Israeli engineers also confirmed fears that the F-35 is eminently hackable. Other foreign users who have received their first F-35s agree that the heart of the F-35's superior capabilities are its software and digital communications with other aircraft and troops on the ground. Users are pointing out all manner of potential network vulnerabilities, and all are actively seeking which of these vulnerabilities are actual and fixable rather than potential and unlikely. F-35 software was designed over a decade ago when much less was known about how combat aircraft software could be hacked and already some basic changes in F-35 software architecture are underway to deal with that.

This brings up another major problem. The F-35 software is more complex and omnipresent throughout the aircraft than in any previous warplane. It’s a major effort to carry out and test any changes. Some major upgrades are needed in how F-35 software changes are made and how quickly. In wartime this would be essential, as otherwise vulnerable aircraft would be grounded when needed most. Foreign users have also provided useful advice on penetration or red team testing and this has become another major effort that was not anticipated.

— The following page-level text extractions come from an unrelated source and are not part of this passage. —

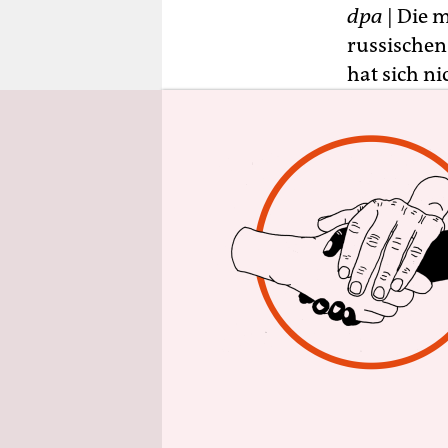
epaper login
dpa
| Die 
russischen
hat sich ni
Accomazzo
Donnerstag
In den let
Oberfläche
gesendet, 
„Das ist da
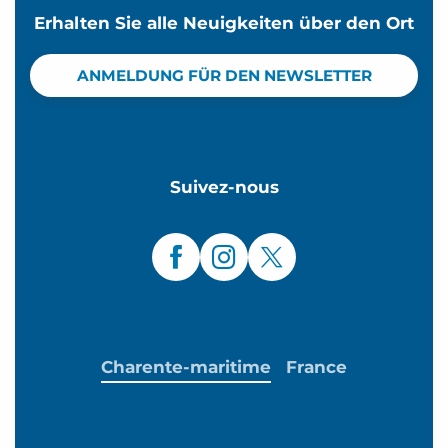
Erhalten Sie alle Neuigkeiten über den Ort
ANMELDUNG FÜR DEN NEWSLETTER
Suivez-nous
Charente-maritime
France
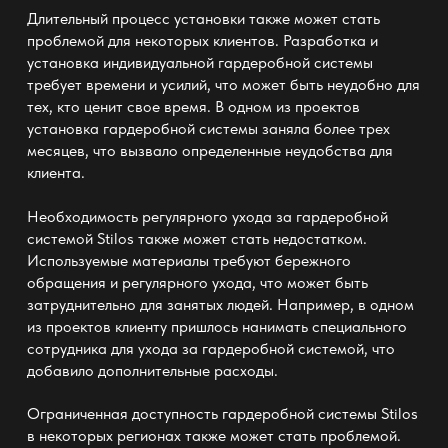
Длительный процесс установки также может стать
проблемой для некоторых клиентов. Разработка и
установка индивидуальной гардеробной системы
требует времени и усилий, что может быть неудобно для
тех, кто ценит свое время. В одном из проектов
установка гардеробной системы заняла более трех
месяцев, что вызвало определенные неудобства для
клиента.
Необходимость регулярного ухода за гардеробной
системой Stilos также может стать недостатком.
Используемые материалы требуют бережного
обращения и регулярного ухода, что может быть
затруднительно для занятых людей. Например, в одном
из проектов клиенту пришлось нанимать специального
сотрудника для ухода за гардеробной системой, что
добавило дополнительные расходы.
Ограниченная доступность гардеробной системы Stilos
в некоторых регионах также может стать проблемой.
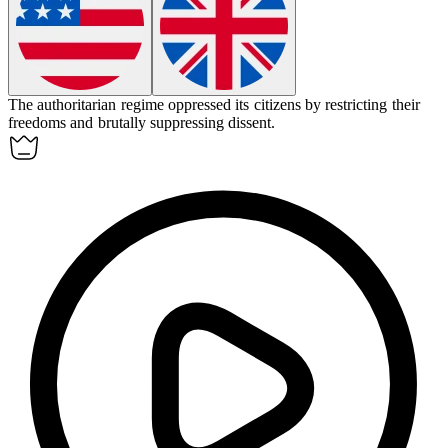
The authoritarian regime
oppressed
its citizens by restricting their
freedoms and brutally suppressing dissent.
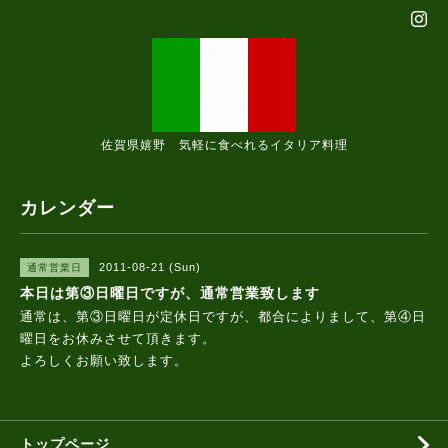
佐賀県嬉野 気軽に食べれるイタリア料理
カレンダー
2011-08-21 (Sun)
通常営業日
本日は第③日曜日ですが、通常営業致します
通常は、第③日曜日が定休日ですが、都合によりまして、第④日
曜日をお休みさせて頂きます。
よろしくお願い致します。
トップページ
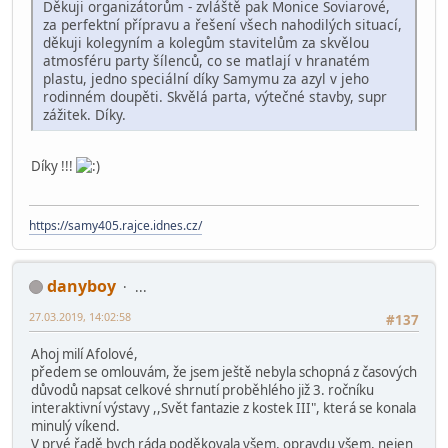
Děkuji organizátorům - zvláště pak Monice Soviarové,
za perfektní přípravu a řešení všech nahodilých situací,
děkuji kolegyním a kolegům stavitelům za skvělou
atmosféru party šílenců, co se matlají v hranatém
plastu, jedno speciální díky Samymu za azyl v jeho
rodinném doupěti. Skvělá parta, výtečné stavby, supr
zážitek. Díky.
Díky !!!
https://samy405.rajce.idnes.cz/
danyboy
...
27.03.2019, 14:02:58
#137
Ahoj milí Afolové,
předem se omlouvám, že jsem ještě nebyla schopná z časových
důvodů napsat celkové shrnutí proběhlého již 3. ročníku
interaktivní výstavy ,,Svět fantazie z kostek III", která se konala
minulý víkend.
V prvé řadě bych ráda poděkovala všem, opravdu všem, nejen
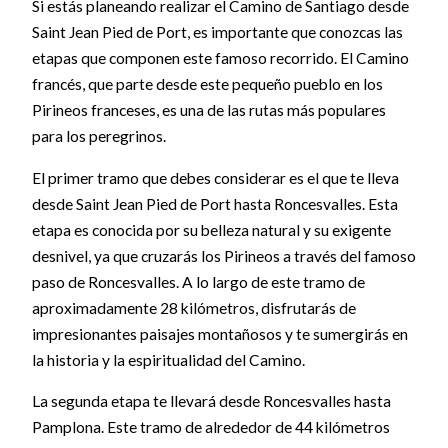
Si estás planeando realizar el Camino de Santiago desde
Saint Jean Pied de Port, es importante que conozcas las
etapas que componen este famoso recorrido. El Camino
francés, que parte desde este pequeño pueblo en los
Pirineos franceses, es una de las rutas más populares
para los peregrinos.
El primer tramo que debes considerar es el que te lleva
desde Saint Jean Pied de Port hasta Roncesvalles. Esta
etapa es conocida por su belleza natural y su exigente
desnivel, ya que cruzarás los Pirineos a través del famoso
paso de Roncesvalles. A lo largo de este tramo de
aproximadamente 28 kilómetros, disfrutarás de
impresionantes paisajes montañosos y te sumergirás en
la historia y la espiritualidad del Camino.
La segunda etapa te llevará desde Roncesvalles hasta
Pamplona. Este tramo de alrededor de 44 kilómetros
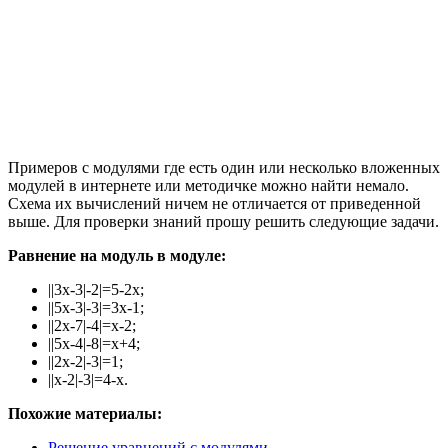
Примеров с модулями где есть один или несколько вложенных
модулей в интернете или методичке можно найти немало.
Схема их вычислений ничем не отличается от приведенной
выше. Для проверки знаний прошу решить следующие задачи.
Равнение на модуль в модуле:
||3x-3|-2|=5-2x;
||5x-3|-3|=3x-1;
||2x-7|-4|=x-2;
||5x-4|-8|=x+4;
||2x-2|-3|=1;
||x-2|-3|=4-x.
Похожие материалы:
Решение уравнений с модулями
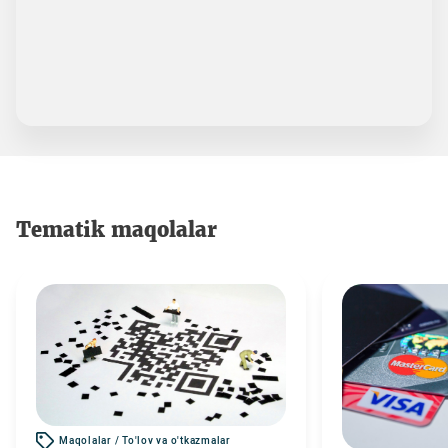
Tematik maqolalar
Maqolalar / To'lov va o'tkazmalar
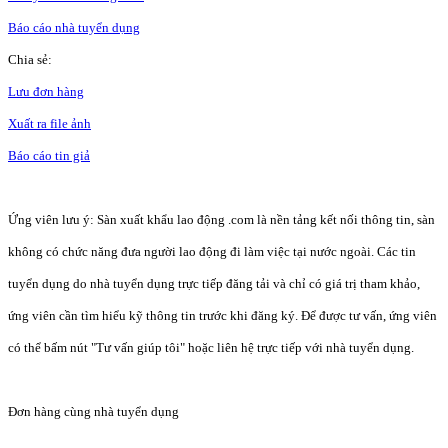
Báo cáo nhà tuyển dụng
Chia sẻ:
Lưu đơn hàng
Xuất ra file ảnh
Báo cáo tin giả
Ứng viên lưu ý: Sàn xuất khẩu lao động .com là nền tảng kết nối thông tin, sàn
không có chức năng đưa người lao động đi làm việc tại nước ngoài. Các tin
tuyển dụng do nhà tuyển dụng trực tiếp đăng tải và chỉ có giá trị tham khảo,
ứng viên cần tìm hiểu kỹ thông tin trước khi đăng ký. Để được tư vấn, ứng viên
có thể bấm nút "Tư vấn giúp tôi" hoặc liên hệ trực tiếp với nhà tuyển dụng.
Đơn hàng cùng nhà tuyển dụng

The U.S. and other foreign users of the F-35 noted Israel’s F-35I experience, and the Israelis have increasingly been sharing it with allies. Israel got priority on deliveries because they are literally a combat zone. Initial reactions of Israeli F-35I pilots and air force commanders were positive. What the Israeli pilots and all others who have flown the F-35 agree on is that its software and degree of automation is spectacular, easy to use and very effective. The F-35 has a large number of sensors, as in receivers for electronic signals, as well as six cameras and a very capable radar. The fusion of all that data and presentation to the pilot based on the current situation is impressive and makes the F-35 much easier to fly than any other fighter, despite all the additional capabilities it has.

Israel has become something of an unofficial member of NATO and is sharing a lot of its F-35I knowledge with NATO nations. Israel not only has to deal with Russian aircraft and electronic systems in Syria, but an even more dangerous threat from Iran. Israel has established diplomatic and defense relationships with Arab countries who are also threatened by Iran. That made it possible for Israel to establish diplomatic relations with some Arab Gulf States and that led to Americans' willingness to sell F-35s to the UAE (United Arab Emirates).